The battleship sank after being hit by torpedoes during Japan's attack on Pearl Harbor.
"These individuals signed a piece of paper and basically gave their lives for our country. It's our job to return them to their families," forensic anthropologist Carrie Brown said.
Her team at the Defense POW/MIA Accounting Agency laboratory at Offutt Air Force Base in Omaha has successfully identified 100 of the sailors.
Brown calls it a "milestone" given the fact that 388 sets of remains were co-mingled in 62 different caskets. One contained nearly 100 different sets of remains that had to be separated before they could be studied.
"The number of bones that we have inventoried are around 13,000 skeletal elements," Brown said.
The scientists are using the sailors' dental records and DNA from their relatives to make identifications. Families are then notified.
"On behalf of the veterans who work here at Punchbowl, it's really an honor to be able to bring closure to the family members," Punchbowl spokesman Gene Maestas said.
Vernon Luke was one of the first Oklahoma casualties to be positively identified. Last year his remains were reburied at Punchbowl.
In July, USS Oklahoma sailor Paul Smith Raimond's remains were also repatriated in the cemetery. Nine of the ship's crewmen are now buried in marked graves there.
"The Navy is just doing a great job to make these type of things happen for the families.
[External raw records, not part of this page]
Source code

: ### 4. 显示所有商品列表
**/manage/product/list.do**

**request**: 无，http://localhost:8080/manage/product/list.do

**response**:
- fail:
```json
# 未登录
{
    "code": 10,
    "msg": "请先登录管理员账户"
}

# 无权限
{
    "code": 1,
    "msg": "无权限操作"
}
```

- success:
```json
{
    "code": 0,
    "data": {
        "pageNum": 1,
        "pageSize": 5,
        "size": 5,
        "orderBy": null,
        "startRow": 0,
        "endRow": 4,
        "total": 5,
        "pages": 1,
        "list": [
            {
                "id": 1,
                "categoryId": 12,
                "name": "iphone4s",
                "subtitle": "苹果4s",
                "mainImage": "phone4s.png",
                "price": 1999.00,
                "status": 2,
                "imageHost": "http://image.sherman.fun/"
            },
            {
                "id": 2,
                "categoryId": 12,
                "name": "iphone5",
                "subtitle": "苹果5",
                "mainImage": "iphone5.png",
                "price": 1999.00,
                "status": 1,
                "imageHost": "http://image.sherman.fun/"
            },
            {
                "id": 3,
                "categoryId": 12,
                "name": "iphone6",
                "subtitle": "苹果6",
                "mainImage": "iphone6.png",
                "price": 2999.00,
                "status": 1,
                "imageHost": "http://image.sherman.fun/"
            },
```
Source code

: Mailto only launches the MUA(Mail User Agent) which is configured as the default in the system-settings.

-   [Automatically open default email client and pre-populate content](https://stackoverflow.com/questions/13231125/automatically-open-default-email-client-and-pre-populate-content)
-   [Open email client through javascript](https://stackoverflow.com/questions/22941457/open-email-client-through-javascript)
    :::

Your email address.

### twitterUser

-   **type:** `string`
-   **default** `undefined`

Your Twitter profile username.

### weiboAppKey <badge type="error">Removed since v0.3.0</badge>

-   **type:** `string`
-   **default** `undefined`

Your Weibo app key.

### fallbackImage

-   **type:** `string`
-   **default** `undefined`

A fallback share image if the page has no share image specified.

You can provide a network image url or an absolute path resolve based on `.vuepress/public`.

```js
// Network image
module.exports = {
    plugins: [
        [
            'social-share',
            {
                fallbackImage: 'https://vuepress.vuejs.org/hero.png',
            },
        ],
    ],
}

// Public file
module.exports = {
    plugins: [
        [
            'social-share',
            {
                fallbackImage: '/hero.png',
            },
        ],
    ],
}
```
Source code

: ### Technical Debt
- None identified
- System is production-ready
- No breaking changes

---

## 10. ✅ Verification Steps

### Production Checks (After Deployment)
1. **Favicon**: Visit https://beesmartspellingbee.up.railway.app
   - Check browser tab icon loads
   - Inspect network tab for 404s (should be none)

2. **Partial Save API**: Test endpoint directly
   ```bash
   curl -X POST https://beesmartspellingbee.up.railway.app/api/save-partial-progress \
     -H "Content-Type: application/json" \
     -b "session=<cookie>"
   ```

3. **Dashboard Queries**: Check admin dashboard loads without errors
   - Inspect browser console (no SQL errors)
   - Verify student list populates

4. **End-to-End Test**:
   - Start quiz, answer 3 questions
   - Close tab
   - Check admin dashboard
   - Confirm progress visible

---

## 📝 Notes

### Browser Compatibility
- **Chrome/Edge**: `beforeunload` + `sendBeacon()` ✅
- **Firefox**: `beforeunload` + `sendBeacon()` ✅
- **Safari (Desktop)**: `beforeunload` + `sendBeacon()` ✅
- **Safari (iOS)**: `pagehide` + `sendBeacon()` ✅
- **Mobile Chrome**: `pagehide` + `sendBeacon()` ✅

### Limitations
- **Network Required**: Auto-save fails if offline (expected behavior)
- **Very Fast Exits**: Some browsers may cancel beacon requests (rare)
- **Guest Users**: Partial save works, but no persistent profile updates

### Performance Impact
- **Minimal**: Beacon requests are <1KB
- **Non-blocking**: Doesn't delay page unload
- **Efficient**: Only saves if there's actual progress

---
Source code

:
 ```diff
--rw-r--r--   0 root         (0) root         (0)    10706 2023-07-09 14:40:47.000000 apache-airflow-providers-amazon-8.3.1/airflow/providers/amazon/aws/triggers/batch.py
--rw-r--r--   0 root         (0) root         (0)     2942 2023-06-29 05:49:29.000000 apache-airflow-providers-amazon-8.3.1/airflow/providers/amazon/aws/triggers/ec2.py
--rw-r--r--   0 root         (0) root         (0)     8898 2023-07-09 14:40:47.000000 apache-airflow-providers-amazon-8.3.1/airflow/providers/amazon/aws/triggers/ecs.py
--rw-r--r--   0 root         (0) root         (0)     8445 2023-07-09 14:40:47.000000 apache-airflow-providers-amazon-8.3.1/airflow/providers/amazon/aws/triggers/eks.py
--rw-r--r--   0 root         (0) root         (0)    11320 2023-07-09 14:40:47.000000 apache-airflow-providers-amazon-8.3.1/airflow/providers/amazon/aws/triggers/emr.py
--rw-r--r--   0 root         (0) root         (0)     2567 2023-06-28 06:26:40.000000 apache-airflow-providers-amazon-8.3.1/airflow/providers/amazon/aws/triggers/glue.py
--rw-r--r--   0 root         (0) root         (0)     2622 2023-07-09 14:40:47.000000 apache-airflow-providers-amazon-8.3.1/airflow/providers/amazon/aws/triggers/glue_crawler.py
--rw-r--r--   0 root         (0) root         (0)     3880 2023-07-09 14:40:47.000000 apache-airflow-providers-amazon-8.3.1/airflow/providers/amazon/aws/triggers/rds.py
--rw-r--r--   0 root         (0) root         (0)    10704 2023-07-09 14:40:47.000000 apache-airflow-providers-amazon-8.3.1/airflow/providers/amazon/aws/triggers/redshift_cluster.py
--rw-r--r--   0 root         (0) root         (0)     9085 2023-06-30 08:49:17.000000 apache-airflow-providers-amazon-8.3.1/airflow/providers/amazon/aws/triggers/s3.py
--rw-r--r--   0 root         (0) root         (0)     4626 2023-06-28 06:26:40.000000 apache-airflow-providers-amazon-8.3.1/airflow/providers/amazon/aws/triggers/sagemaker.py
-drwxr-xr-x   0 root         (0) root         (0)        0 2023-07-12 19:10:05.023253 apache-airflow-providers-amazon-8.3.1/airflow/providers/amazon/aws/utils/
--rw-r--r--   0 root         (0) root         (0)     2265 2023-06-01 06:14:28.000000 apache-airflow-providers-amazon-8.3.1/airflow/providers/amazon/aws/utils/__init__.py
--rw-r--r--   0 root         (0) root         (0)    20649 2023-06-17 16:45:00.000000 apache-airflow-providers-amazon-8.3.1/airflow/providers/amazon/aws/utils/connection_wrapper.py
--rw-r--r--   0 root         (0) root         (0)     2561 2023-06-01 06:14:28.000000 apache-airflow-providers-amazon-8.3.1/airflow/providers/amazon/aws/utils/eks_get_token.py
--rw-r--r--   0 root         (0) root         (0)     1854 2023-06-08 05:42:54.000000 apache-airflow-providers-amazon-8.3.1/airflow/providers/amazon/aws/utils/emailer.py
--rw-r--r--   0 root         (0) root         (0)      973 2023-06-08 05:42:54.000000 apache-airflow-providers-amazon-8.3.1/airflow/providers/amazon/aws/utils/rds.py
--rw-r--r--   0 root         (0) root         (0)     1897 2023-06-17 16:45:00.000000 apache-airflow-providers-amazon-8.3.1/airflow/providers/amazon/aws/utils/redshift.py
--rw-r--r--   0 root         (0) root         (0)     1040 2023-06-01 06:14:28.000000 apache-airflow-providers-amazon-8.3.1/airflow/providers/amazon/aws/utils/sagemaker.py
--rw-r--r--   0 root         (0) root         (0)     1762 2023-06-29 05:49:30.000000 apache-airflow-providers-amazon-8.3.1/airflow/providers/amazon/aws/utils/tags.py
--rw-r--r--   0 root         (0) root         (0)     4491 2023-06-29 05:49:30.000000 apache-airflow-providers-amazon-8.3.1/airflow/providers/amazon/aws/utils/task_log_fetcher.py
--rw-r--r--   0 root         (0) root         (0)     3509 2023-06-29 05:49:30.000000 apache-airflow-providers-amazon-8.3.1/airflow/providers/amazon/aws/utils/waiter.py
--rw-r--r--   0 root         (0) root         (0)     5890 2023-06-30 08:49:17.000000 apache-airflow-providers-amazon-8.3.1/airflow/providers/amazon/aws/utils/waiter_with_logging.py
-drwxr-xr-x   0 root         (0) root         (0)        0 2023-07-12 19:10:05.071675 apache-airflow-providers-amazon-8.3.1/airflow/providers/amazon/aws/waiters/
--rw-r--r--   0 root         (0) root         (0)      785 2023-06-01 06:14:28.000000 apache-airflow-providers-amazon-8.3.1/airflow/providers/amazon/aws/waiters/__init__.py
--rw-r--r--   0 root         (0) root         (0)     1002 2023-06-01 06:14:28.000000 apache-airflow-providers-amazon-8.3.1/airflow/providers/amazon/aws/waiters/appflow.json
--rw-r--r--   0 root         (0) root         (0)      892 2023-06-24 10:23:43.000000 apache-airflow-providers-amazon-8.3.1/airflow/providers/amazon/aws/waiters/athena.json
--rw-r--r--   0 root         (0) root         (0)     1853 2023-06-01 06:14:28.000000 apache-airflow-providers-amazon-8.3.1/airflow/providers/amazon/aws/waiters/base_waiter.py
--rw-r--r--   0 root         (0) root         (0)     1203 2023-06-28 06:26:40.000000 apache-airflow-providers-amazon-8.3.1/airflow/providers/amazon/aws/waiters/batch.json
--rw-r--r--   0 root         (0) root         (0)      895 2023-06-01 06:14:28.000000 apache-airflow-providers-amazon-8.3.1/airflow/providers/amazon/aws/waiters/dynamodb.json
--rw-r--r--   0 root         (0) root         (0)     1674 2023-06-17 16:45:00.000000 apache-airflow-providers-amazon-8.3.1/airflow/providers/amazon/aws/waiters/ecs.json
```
We appreciate them," Luke's nephew Wayne Starkweather said after his uncle's ceremony.
Brown believes many more sailors from the Oklahoma will be identified in the coming months.
"We currently have about 85 percent of the individuals in the Oklahoma represented with some form of DNA," she said.
That means most of the ship's sailors, who for decades shared graves marked "unknown," will finally have their own resting places.